══ Exercise input
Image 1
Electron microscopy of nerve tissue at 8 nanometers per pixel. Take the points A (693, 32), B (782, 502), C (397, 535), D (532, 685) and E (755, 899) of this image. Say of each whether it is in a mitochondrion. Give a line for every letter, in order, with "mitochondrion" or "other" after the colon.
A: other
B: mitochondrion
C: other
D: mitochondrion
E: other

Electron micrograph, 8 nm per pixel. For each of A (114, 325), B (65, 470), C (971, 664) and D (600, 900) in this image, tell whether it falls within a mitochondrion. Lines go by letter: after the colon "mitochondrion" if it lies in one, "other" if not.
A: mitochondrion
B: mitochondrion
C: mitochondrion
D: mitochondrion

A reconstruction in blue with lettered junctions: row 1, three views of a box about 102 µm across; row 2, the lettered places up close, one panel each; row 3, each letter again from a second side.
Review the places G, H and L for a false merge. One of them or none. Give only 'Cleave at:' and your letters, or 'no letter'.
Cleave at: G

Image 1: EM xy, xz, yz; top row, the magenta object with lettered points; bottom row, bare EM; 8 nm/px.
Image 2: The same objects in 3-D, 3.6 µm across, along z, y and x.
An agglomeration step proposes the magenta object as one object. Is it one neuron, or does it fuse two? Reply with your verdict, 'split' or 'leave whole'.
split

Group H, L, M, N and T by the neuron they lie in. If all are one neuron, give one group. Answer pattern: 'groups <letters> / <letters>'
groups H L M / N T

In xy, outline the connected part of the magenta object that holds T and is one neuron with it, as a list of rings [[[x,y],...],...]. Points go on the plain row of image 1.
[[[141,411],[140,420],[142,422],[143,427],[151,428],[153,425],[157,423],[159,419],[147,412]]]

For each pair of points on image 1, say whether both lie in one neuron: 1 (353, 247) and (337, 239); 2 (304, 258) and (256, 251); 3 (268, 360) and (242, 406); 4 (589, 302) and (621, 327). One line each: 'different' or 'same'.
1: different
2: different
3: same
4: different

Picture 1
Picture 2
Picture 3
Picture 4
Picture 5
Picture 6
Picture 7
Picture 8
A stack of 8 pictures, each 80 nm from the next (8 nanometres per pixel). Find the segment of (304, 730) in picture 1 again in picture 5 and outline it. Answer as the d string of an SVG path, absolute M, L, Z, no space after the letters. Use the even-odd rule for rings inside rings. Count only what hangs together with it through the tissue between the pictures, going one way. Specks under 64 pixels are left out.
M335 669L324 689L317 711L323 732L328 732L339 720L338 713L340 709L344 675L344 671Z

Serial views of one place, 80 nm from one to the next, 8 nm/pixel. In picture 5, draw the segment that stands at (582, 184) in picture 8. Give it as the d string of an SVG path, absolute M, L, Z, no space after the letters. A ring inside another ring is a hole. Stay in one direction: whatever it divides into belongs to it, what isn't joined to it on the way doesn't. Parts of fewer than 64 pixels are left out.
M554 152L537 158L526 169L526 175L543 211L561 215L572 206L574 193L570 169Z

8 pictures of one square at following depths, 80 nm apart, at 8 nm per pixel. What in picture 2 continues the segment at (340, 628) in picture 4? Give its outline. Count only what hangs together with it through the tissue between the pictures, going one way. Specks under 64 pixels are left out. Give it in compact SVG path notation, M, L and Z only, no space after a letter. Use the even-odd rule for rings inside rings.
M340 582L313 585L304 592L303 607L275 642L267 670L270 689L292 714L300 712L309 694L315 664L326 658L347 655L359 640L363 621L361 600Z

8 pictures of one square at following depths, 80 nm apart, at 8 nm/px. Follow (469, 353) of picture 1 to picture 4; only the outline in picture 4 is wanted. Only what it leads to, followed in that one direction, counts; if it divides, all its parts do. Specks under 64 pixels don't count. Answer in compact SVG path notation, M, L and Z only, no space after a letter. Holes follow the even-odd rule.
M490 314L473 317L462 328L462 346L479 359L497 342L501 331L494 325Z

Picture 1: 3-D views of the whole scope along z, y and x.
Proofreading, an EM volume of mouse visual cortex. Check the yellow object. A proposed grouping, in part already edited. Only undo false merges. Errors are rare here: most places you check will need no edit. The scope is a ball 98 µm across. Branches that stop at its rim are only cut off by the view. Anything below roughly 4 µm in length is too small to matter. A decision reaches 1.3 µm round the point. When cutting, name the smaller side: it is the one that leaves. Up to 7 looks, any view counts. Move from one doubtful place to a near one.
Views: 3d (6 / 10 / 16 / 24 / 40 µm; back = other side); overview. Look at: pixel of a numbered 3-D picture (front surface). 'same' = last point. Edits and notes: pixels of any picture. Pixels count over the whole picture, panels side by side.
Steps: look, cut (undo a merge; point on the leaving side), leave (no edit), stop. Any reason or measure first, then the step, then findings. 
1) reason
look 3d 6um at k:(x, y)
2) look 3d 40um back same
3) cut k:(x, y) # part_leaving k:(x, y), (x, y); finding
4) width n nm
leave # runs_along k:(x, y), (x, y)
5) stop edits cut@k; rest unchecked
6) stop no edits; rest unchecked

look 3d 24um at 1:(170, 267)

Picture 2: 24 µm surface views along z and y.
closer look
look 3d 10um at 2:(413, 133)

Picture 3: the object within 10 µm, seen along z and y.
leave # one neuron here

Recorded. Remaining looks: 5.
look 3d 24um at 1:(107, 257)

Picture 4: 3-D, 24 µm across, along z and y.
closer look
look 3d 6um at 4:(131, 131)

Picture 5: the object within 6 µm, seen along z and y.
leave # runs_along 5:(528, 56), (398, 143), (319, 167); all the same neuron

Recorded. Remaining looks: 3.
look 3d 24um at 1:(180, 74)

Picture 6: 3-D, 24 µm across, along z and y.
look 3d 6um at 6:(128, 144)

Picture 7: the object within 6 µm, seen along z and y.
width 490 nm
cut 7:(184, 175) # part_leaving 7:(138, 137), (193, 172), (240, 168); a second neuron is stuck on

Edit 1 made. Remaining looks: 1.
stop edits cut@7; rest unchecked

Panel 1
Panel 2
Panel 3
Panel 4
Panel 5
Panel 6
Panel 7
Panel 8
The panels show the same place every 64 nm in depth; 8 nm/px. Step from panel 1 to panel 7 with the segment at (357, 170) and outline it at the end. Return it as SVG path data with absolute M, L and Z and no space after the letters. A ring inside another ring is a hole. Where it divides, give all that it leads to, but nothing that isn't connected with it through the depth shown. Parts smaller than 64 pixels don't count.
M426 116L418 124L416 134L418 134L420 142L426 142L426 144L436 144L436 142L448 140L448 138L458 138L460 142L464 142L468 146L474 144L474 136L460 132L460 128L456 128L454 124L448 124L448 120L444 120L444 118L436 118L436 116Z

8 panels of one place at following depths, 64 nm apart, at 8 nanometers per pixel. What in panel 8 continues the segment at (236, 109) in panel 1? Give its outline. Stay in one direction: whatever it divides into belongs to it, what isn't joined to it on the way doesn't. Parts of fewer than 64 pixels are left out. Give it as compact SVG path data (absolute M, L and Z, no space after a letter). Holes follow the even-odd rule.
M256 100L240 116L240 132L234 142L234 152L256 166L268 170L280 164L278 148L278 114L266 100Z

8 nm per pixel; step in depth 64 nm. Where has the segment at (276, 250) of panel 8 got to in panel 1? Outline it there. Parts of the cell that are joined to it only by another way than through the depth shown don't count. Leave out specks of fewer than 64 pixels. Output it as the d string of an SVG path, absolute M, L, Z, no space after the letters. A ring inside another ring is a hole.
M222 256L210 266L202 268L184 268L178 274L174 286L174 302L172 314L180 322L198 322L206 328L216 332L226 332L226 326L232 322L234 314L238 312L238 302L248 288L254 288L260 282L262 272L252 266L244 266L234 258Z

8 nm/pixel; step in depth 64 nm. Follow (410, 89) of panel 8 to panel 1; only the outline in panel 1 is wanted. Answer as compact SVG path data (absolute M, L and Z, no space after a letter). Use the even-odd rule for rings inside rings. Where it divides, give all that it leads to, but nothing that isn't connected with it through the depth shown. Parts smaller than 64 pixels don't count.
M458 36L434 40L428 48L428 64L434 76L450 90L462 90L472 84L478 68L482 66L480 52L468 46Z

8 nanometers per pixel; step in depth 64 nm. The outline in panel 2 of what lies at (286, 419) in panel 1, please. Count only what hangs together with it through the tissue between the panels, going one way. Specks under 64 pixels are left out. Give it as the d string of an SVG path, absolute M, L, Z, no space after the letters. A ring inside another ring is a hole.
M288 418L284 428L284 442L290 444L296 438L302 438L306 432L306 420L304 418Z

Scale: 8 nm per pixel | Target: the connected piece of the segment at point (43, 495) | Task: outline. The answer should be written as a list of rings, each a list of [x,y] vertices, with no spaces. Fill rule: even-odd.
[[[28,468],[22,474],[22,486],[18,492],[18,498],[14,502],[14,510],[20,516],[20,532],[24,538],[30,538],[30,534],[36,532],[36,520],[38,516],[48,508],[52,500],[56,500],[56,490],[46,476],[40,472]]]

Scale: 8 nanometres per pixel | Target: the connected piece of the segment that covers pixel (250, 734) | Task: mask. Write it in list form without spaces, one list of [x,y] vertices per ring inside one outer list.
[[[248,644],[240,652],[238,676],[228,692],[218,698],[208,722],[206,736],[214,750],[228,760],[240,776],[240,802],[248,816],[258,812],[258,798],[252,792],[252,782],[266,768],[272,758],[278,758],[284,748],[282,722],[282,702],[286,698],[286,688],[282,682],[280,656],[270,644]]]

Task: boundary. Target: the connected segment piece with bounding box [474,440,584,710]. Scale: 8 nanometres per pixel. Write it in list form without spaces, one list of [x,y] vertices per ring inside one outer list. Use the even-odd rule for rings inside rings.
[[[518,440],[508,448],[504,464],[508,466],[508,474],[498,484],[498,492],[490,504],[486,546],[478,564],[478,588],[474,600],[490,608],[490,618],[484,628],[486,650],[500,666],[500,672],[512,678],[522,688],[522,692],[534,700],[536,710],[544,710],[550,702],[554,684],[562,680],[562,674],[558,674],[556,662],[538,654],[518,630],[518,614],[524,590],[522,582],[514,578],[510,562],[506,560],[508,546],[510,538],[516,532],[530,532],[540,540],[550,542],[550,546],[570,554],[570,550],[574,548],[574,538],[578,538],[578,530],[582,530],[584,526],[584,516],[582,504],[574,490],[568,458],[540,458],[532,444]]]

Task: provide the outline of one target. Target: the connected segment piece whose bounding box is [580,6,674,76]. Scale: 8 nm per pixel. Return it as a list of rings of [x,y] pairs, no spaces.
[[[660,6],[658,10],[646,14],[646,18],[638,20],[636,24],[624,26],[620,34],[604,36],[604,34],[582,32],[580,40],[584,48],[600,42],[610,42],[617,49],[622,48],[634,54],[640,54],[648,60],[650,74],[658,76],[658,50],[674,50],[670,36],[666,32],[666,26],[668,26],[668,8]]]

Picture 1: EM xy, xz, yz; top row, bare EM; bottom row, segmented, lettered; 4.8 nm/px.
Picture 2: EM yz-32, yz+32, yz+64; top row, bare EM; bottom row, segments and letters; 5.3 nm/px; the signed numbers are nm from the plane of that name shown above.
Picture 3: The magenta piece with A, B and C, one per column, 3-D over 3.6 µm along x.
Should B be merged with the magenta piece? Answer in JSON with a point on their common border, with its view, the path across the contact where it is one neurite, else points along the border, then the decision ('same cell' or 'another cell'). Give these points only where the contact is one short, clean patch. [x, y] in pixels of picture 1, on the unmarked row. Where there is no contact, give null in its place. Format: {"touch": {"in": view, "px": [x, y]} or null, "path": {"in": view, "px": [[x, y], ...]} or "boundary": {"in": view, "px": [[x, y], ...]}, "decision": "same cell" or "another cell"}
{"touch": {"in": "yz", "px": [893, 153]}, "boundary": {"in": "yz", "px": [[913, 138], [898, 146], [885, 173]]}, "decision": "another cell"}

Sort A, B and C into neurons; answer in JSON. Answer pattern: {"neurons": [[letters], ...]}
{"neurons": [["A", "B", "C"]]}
════
• **Task instructions**
When the entries above show the word "lettered" in a line, copy that line out.

• **Solution to the exercise**
A reconstruction in blue with lettered junctions: row 1, three views of a box about 102 µm across; row 2, the lettered places up close, one panel each; row 3, each letter again from a second side.
Image 1: EM xy, xz, yz; top row, the magenta object with lettered points; bottom row, bare EM; 8 nm/px.
Picture 1: EM xy, xz, yz; top row, bare EM; bottom row, segmented, lettered; 4.8 nm/px.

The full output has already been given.